# Custom Made 10mm Ti Rod Slingshot from Dankung



## NZ_Looper (Sep 14, 2017)

Hello Boys & Girls Once upon a time i was browning Dankung's website than i found a custom made slingshot link, so i got curious and click the link than i saw "Custom made slingshot with 10mm Ti Rod" i was like.."Wow...Woot Da Faq? 10mm Ti Rod..0_0" My Brain Exploded so i pm DK to find out if i was dreaming, it turn's out i was not dreaming but it would take up to two weeks to custom make a slingshot with 10mm Ti Rod coz after all 10mm Ti rod are not going to be easy to bend, after about 5 minute talk between my left and right brain i put down an order for a Custom make 10mm Ti rod "Normal" Dancing Slingshot, so after about a month wait "i am at New Zealand" so it dose take abit longer to show up at my door than other countrys, so i pick up the parcel..wait..woot on earth? why is it so light? feels like nothing in the box so i quickly get a knife and carefully cut the box open. Oops there it is my custom made 10mm Ti rod Dancing Slingshot.
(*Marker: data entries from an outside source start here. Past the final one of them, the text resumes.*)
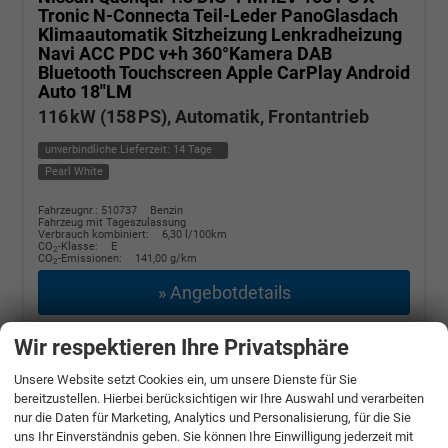
Tronic N-Connecta Teil-Leder PanoGlasdach
Klimaautomatik Sitzheizung Lenkradheizung
Navi ACC PDC v+h 360°Kamera DAB
Bluetooth Touchscreen Apple CarPlay Android
Auto 18"LM
116 kW (158 PS), Automatik, Frontantrieb
unverbindliche Lieferzeit:
14 Tage
Pearl White
Fahrzeugnr.: 510737
Benzin
Fahrzeug mit Tageszulassung
Verbrauch kombiniert:
6,30 l/100km
CO
-Klasse:
E
2
CO
-Emissionen:
141,00 g/km
2
» Angebotdetails
27.390,– €
Wir respektieren Ihre Privatsphäre
incl. 19% MwSt.
Unsere Website setzt Cookies ein, um unsere Dienste für Sie
bereitzustellen. Hierbei berücksichtigen wir Ihre Auswahl und verarbeiten
nur die Daten für Marketing, Analytics und Personalisierung, für die Sie
uns Ihr Einverständnis geben. Sie können Ihre Einwilligung jederzeit mit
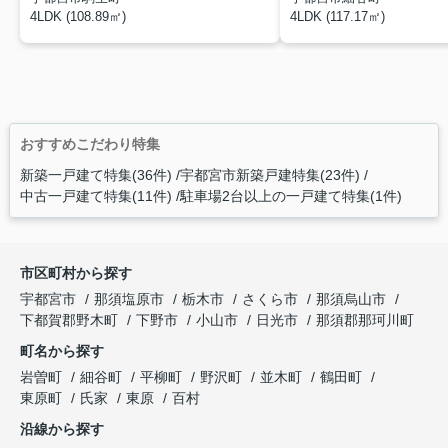
4LDK (108.89㎡)
4LDK (117.17㎡)
おすすめこだわり特集
新築一戸建て特集(36件)
宇都宮市新築戸建特集(23件)
中古一戸建て特集(11件)
駐車場2台以上の一戸建て特集(1件)
市区町村から探す
宇都宮市
那須塩原市
栃木市
さくら市
那須烏山市
下都賀郡野木町
下野市
小山市
日光市
那須郡那珂川町
町名から探す
岩曽町
細谷町
平柳町
野沢町
並木町
鶴田町
東原町
氏家
東原
百村
沿線から探す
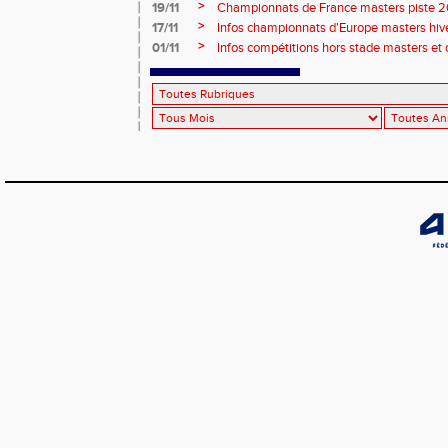
2026, site de l'organisation.
>
19/11
Championnats de France masters piste 20
>
17/11
Infos championnats d'Europe masters hi
>
01/11
Infos compétitions hors stade masters et 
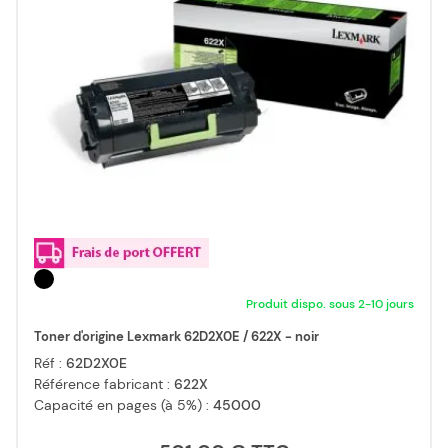
Produit dispo. sous 2-10 jours
Toner d'origine Lexmark 62D2X0E / 622X - noir
Réf :
62D2X0E
Référence fabricant :
622X
Capacité en pages (à 5%) :
45000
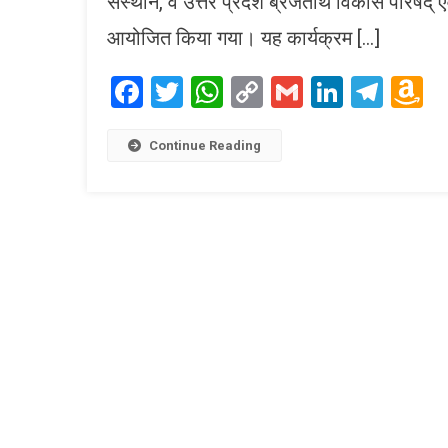
संस्थान, व उत्तर प्रदेश ब्रजतीर्थ विकास परिषद् एव
आयोजित किया गया। यह कार्यक्रम […]
Facebook
Twitter
WhatsApp
Copy
Gmail
LinkedI
Tele
A
Link
W
L
Continue Reading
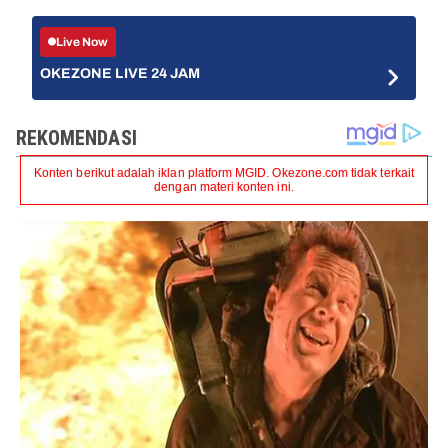
Live Now
OKEZONE LIVE 24 JAM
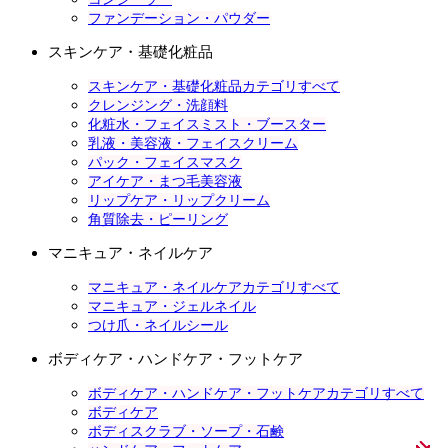
ファンデーション・パウダー
スキンケア・基礎化粧品
スキンケア・基礎化粧品カテゴリすべて
クレンジング・洗顔料
化粧水・フェイスミスト・ブースター
乳液・美容液・フェイスクリーム
パック・フェイスマスク
アイケア・まつ毛美容液
リップケア・リップクリーム
角質除去・ピーリング
マニキュア・ネイルケア
マニキュア・ネイルケアカテゴリすべて
マニキュア・ジェルネイル
つけ爪・ネイルシール
ボディケア・ハンドケア・フットケア
ボディケア・ハンドケア・フットケアカテゴリすべて
ボディケア
ボディスクラブ・ソープ・石鹸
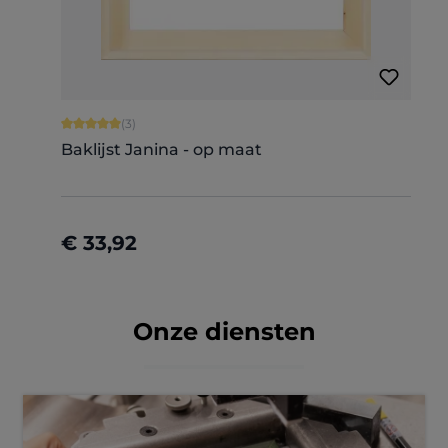
Gemiddelde waardering van 5 van 5 sterren
(3)
Baklijst Janina - op maat
€ 33,92
Nu configureren
Onze diensten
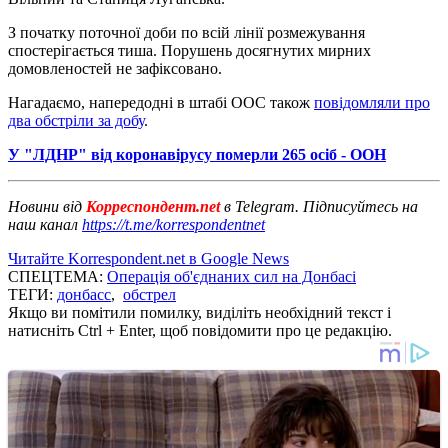
З початку поточної доби по всій лінії розмежування
спостерігається тиша. Порушень досягнутих мирних
домовленостей не зафіксовано.
Нагадаємо, напередодні в штабі ООС також
повідомляли про
два обстріли за добу
.
У "ЛДНР" від коронавірусу померли 265 осіб - ООН
Новини від
Корреспондент.net
в Telegram. Підписуйтесь на
наш канал
https://t.me/korrespondentnet
Читайте Korrespondent.net в Google News
СПЕЦТЕМА:
Операція об'єднаних сил на Донбасі
ТЕГИ:
донбасс
,
обстрел
Якщо ви помітили помилку, виділіть необхідний текст і
натисніть Ctrl + Enter, щоб повідомити про це редакцію.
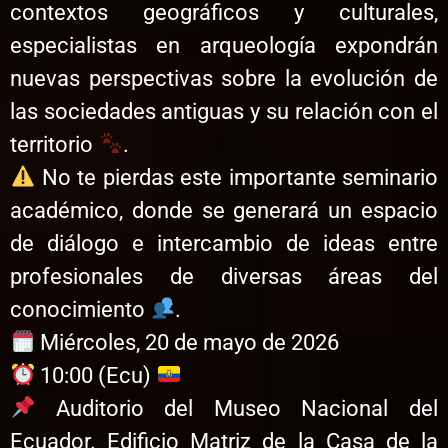
contextos geográficos y culturales,
especialistas en arqueología expondrán
nuevas perspectivas sobre la evolución de
las sociedades antiguas y su relación con el
territorio
.
No te pierdas este importante seminario
académico, donde se generará un espacio
de diálogo e intercambio de ideas entre
profesionales de diversas áreas del
conocimiento
.
Miércoles, 20 de mayo de 2026
10:00 (Ecu)
Auditorio del Museo Nacional del
Ecuador. Edificio Matriz de la Casa de la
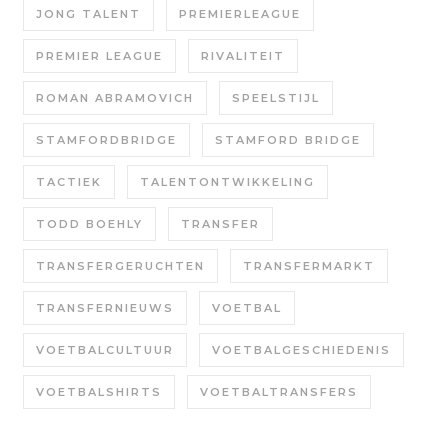
JONG TALENT
PREMIERLEAGUE
PREMIER LEAGUE
RIVALITEIT
ROMAN ABRAMOVICH
SPEELSTIJL
STAMFORDBRIDGE
STAMFORD BRIDGE
TACTIEK
TALENTONTWIKKELING
TODD BOEHLY
TRANSFER
TRANSFERGERUCHTEN
TRANSFERMARKT
TRANSFERNIEUWS
VOETBAL
VOETBALCULTUUR
VOETBALGESCHIEDENIS
VOETBALSHIRTS
VOETBALTRANSFERS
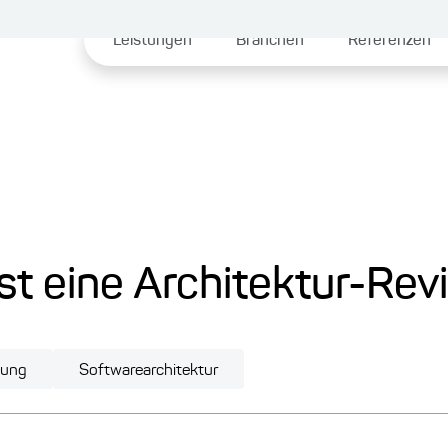
Leistungen
Branchen
Referenzen
st eine Architektur-Re
lung
Softwarearchitektur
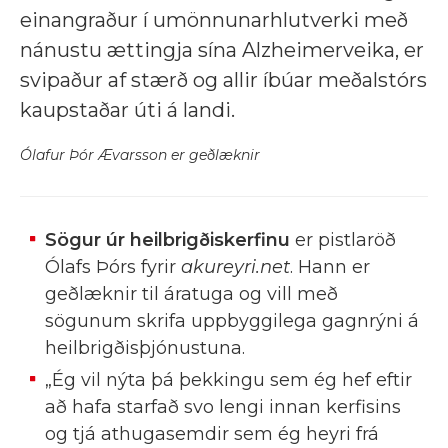
einangraður í umönnunarhlutverki með
nánustu ættingja sína Alzheimerveika, er
svipaður af stærð og allir íbúar meðalstórs
kaupstaðar úti á landi.
Ólafur Þór Ævarsson er geðlæknir
Sögur úr heilbrigðiskerfinu
er pistlaröð
Ólafs Þórs fyrir
akureyri.net
. Hann er
geðlæknir til áratuga og vill með
sögunum skrifa uppbyggilega gagnrýni á
heilbrigðisþjónustuna.
„Ég vil nýta þá þekkingu sem ég hef eftir
að hafa starfað svo lengi innan kerfisins
og tjá athugasemdir sem ég heyri frá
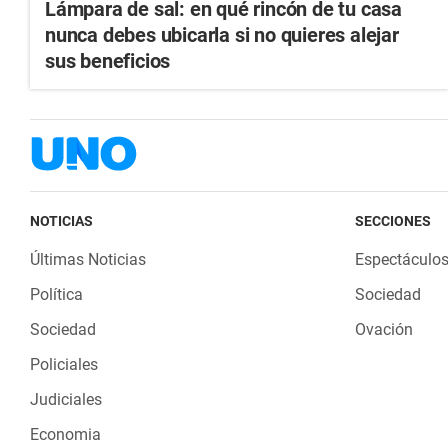
Lámpara de sal: en qué rincón de tu casa
nunca debes ubicarla si no quieres alejar
sus beneficios
NOTICIAS
SECCIONES
Últimas Noticias
Espectáculo
Política
Sociedad
Sociedad
Ovación
Policiales
Judiciales
Economia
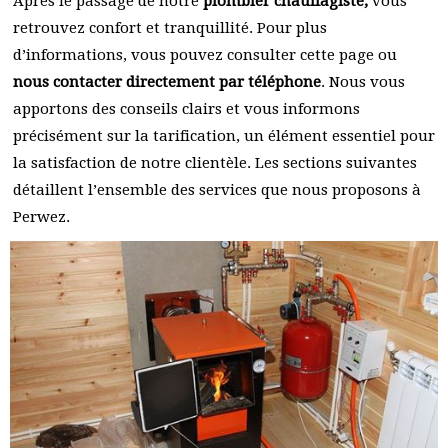
Après le passage de notre
plombier chauffagiste,
vous
retrouvez confort et tranquillité. Pour plus
d’informations, vous pouvez consulter cette page ou
nous contacter directement par téléphone
. Nous vous
apportons des conseils clairs et vous informons
précisément sur la tarification, un élément essentiel pour
la satisfaction de notre clientèle. Les sections suivantes
détaillent l’ensemble des services que nous proposons à
Perwez.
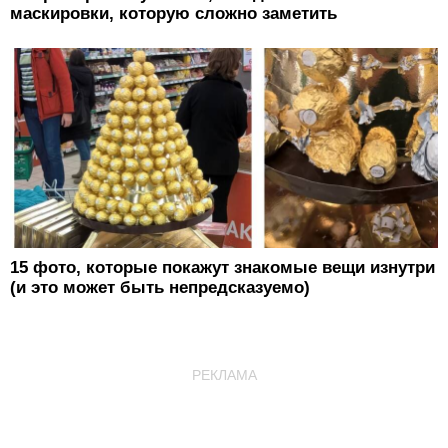
маскировки, которую сложно заметить
15 фото, которые покажут знакомые вещи изнутри
(и это может быть непредсказуемо)
РЕКЛАМА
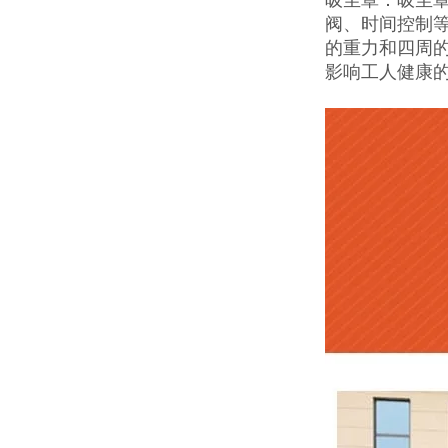
阀、时间控制
的重力和四周
影响工人健康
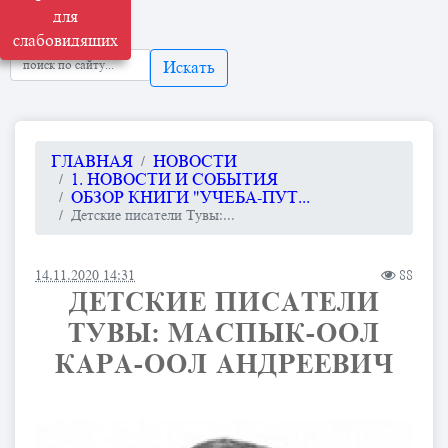
для
слабовидящих
Искать
ГЛАВНАЯ
НОВОСТИ
1. НОВОСТИ И СОБЫТИЯ
ОБЗОР КНИГИ "УЧЕБА-ПУТ...
Детские писатели Тувы:...
14.11.2020 14:31
88
ДЕТСКИЕ ПИСАТЕЛИ
ТУВЫ: МАСПЫК-ООЛ
КАРА-ООЛ АНДРЕЕВИЧ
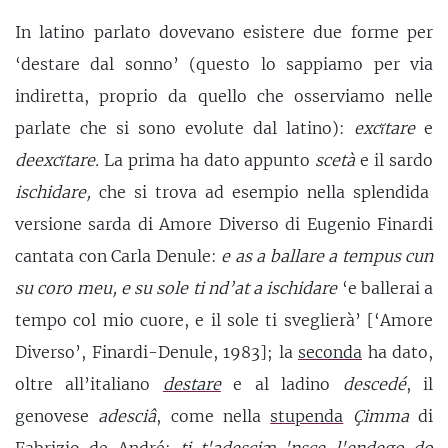
In latino parlato dovevano esistere due forme per
‘destare dal sonno’ (questo lo sappiamo per via
indiretta, proprio da quello che osserviamo nelle
parlate che si sono evolute dal latino):
excĭtare
e
deexcĭtare.
La prima ha dato appunto
scetà
e il sardo
ischidare,
che si trova ad esempio nella splendida
versione sarda di Amore Diverso di Eugenio Finardi
cantata con Carla Denule:
e
as a ballare a tempus cun
su coro meu, e
su sole ti nd’at a ischidare
‘e ballerai a
tempo col mio cuore, e il sole ti sveglierà’ [‘Amore
Diverso’, Finardi-Denule, 1983]; la
seconda
ha dato,
oltre all’italiano
destare
e al ladino
descedé
, il
genovese
adesciâ
, come nella
stupenda
Çimma
di
Fabrizio de André:
ti t'adesciæ 'nsce l'endego do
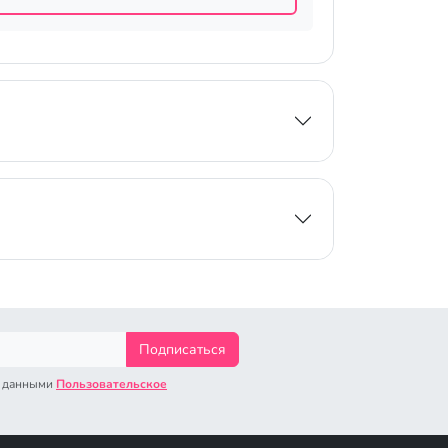
Подписаться
с данными
Пользовательское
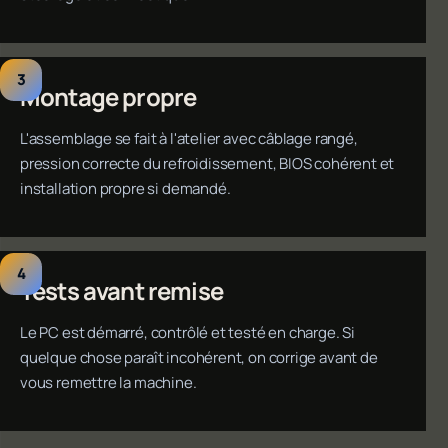
Montage propre
L'assemblage se fait à l'atelier avec câblage rangé,
pression correcte du refroidissement, BIOS cohérent et
installation propre si demandé.
Tests avant remise
Le PC est démarré, contrôlé et testé en charge. Si
quelque chose paraît incohérent, on corrige avant de
vous remettre la machine.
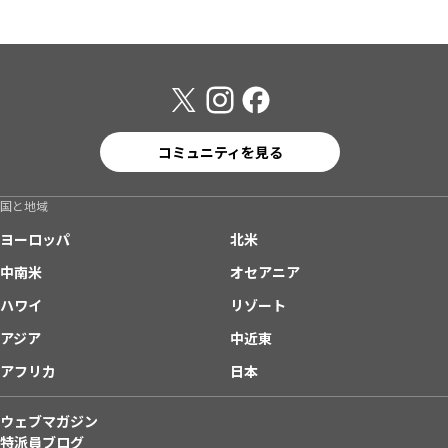
コミュニティを見る
国と地域
ヨーロッパ
北米
中南米
オセアニア
ハワイ
リゾート
アジア
中近東
アフリカ
日本
ウェブマガジン
特派員ブログ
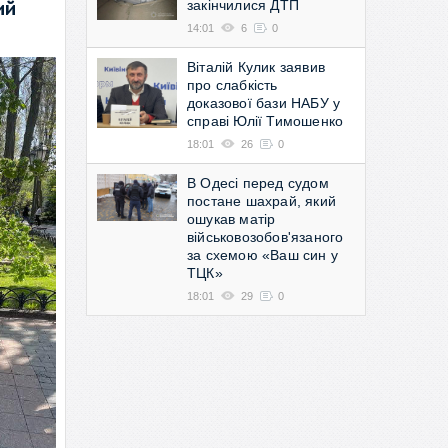
закінчилися ДТП
ий
14:01
6
0
Віталій Кулик заявив
про слабкість
доказової бази НАБУ у
справі Юлії Тимошенко
18:01
26
0
В Одесі перед судом
постане шахрай, який
ошукав матір
військовозобов'язаного
за схемою «Ваш син у
ТЦК»
18:01
29
0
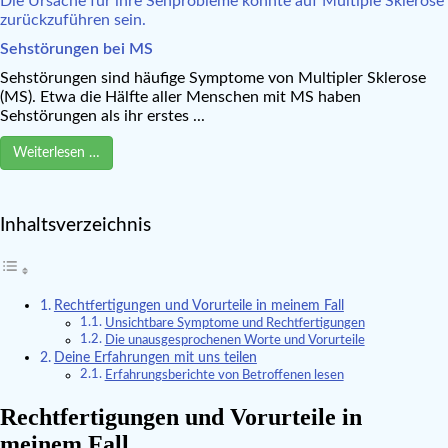
Sehstörungen bei MS
Sehstörungen sind häufige Symptome von Multipler Sklerose
(MS). Etwa die Hälfte aller Menschen mit MS haben
Sehstörungen als ihr erstes ...
Weiterlesen …
Inhaltsverzeichnis
Rechtfertigungen und Vorurteile in meinem Fall
Unsichtbare Symptome und Rechtfertigungen
Die unausgesprochenen Worte und Vorurteile
Deine Erfahrungen mit uns teilen
Erfahrungsberichte von Betroffenen lesen
Rechtfertigungen und Vorurteile in
meinem Fall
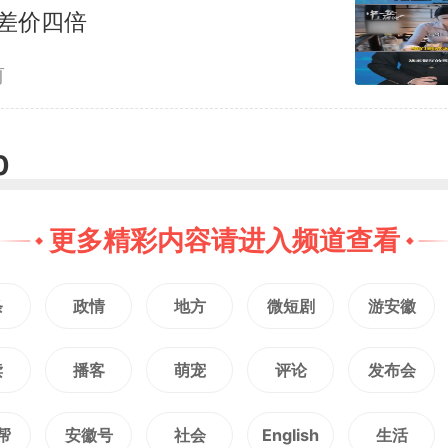
差价四倍
前
0
更多精彩内容请进入频道查看
条
政情
地方
微短剧
游安徽
读
播客
萌宠
评论
发布会
帮
安徽号
社会
English
生活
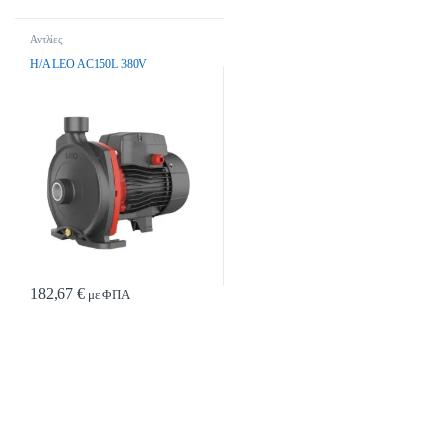
Αντλίες
H/A LEO AC150L 380V
182,67
€
με ΦΠΑ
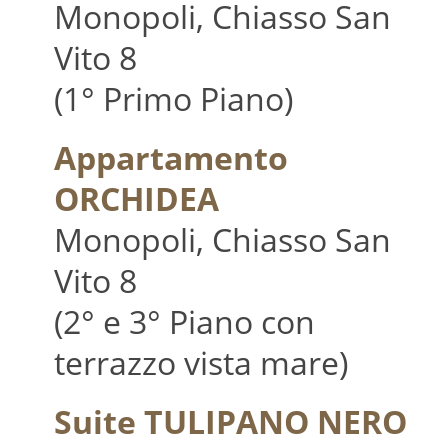
Monopoli, Chiasso San
Vito 8
(1° Primo Piano)
Appartamento
ORCHIDEA
Monopoli, Chiasso San
Vito 8
(2° e 3° Piano con
terrazzo vista mare)
Suite TULIPANO NERO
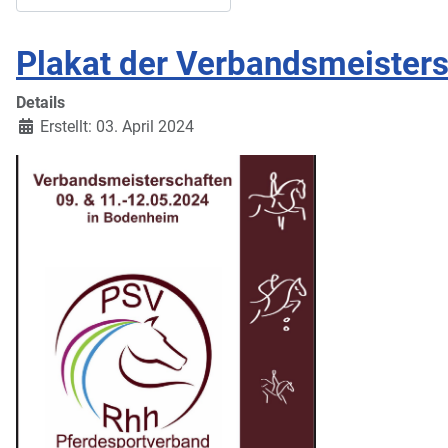
Plakat der Verbandsmeister
Details
Erstellt: 03. April 2024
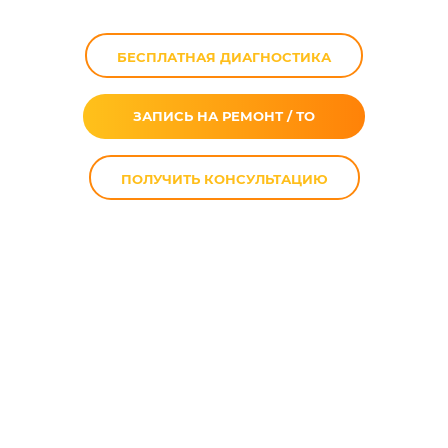
БЕСПЛАТНАЯ ДИАГНОСТИКА
ЗАПИСЬ НА РЕМОНТ / ТО
ПОЛУЧИТЬ КОНСУЛЬТАЦИЮ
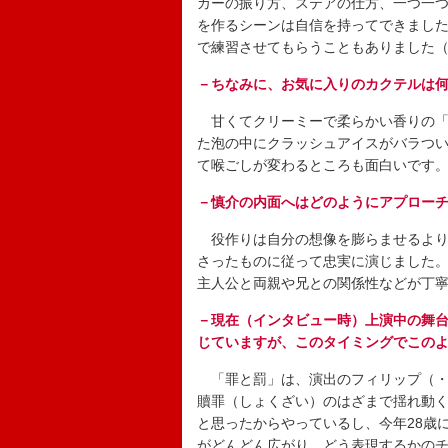
カーの振り方、ステアの仕方、一つ一
を作るシーンは自信を持ってできまし
で練習させてもらうこともありました
－ちなみに、お気に入りのカクテルは
甘くてクリーミーで柔らかい香りの「
た泡の中にクラッシュアイスがバラつ
て喉ごしが変わるところも面白いです
－慎介の内面へはどのようにアプロー
役作りは自分の想像を膨らませるより
さったものに従って忠実に演じました
主人公と両親や兄との関係性などが丁
－現在（インタビュー時）上演中の舞
じていますが、このタイミングでこの
「罪と罰」は、演出のフィリップ（・
贖罪（しょくざい）のはざまで揺れ動
と思ったからやっているし、今年28歳
がどんどん広がり、どう表現するかの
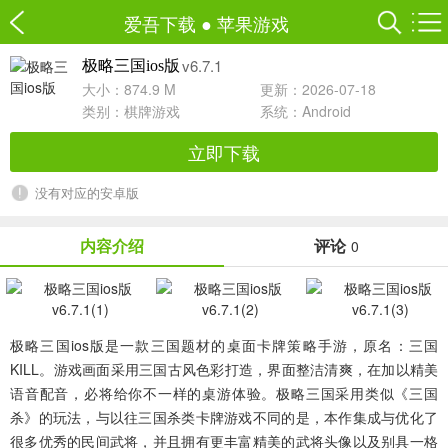
爱吾下载
●
苹果游戏
v6.7.1
极略三国ios版
大小：874.9 M
更新：2026-07-18
类别：
棋牌游戏
系统：Android
立即下载
没有对应的安卓版
内容介绍
评论
0
极略三国ios版
是一款三国题材的桌面卡牌策略手游，原名：三国
KILL。游戏画面采用三国古风色彩打造，界面整洁清爽，在加以精美
语音配音，必将给你不一样的桌游体验。极略三国采用类似《三国
杀》的玩法，与以往三国杀类卡牌游戏不同的是，本作集成与优化了
很多优秀的民间武将，并且拥有更丰富精美的武将头像以及别具一格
It is Very Very light just to compare how light it is i use my first slingshot from DK wish is the "Black Pocket thunder hunting slingshot" and a Electronic Scale, Black Pocket thunder weight in @ 260g than Custom 10mm Ti Rod Slingshot weight in @ 150g...Wow...Ok time to shoot with it, they both got 2040 loop and the custom slingshot dose come with grooves so i do feel its more accurate than Black Pocket thunder, because it's so light i do feel the shock from the loop bands more than the more heavy Black Pocket thunder, so here comes 1632 loop..Wow..i can shoot with this set up all day long it would even be better with pseudo-tapers 1632 or 2040 at the end there are no Pro's or Con's between this two Slingshot from DK, both are Very Nicely Made and the Finish are Second to None..Enough typing i am heading back out with my Ti New Love..


----------



## Alfred E.M. (Jul 5, 2014)

*Metal frames rock!*


----------



## mattwalt (Jan 5, 2017)

Sukkapow! I agree - oriental style frames are awesome - Ti is next level.


----------



## tastetickles (Jul 3, 2017)

Take a flame to it and watch it turn purple blue


----------



## Ibojoe (Mar 13, 2016)

Very nice!


----------



## Kalevala (Jul 20, 2014)

Shooting video coming hopefully :thumbsup:


----------



## crazyslingshot (Dec 25, 2009)

Awesome. it's said a titanium rod slingshot last 1,000 years.


----------



## mattwalt (Jan 5, 2017)

Thats stonking good value...

$78US for a custom ti frame.


----------



## VAshooter (Feb 10, 2015)

I want one...I want one...I want one...OK, please I want one.


----------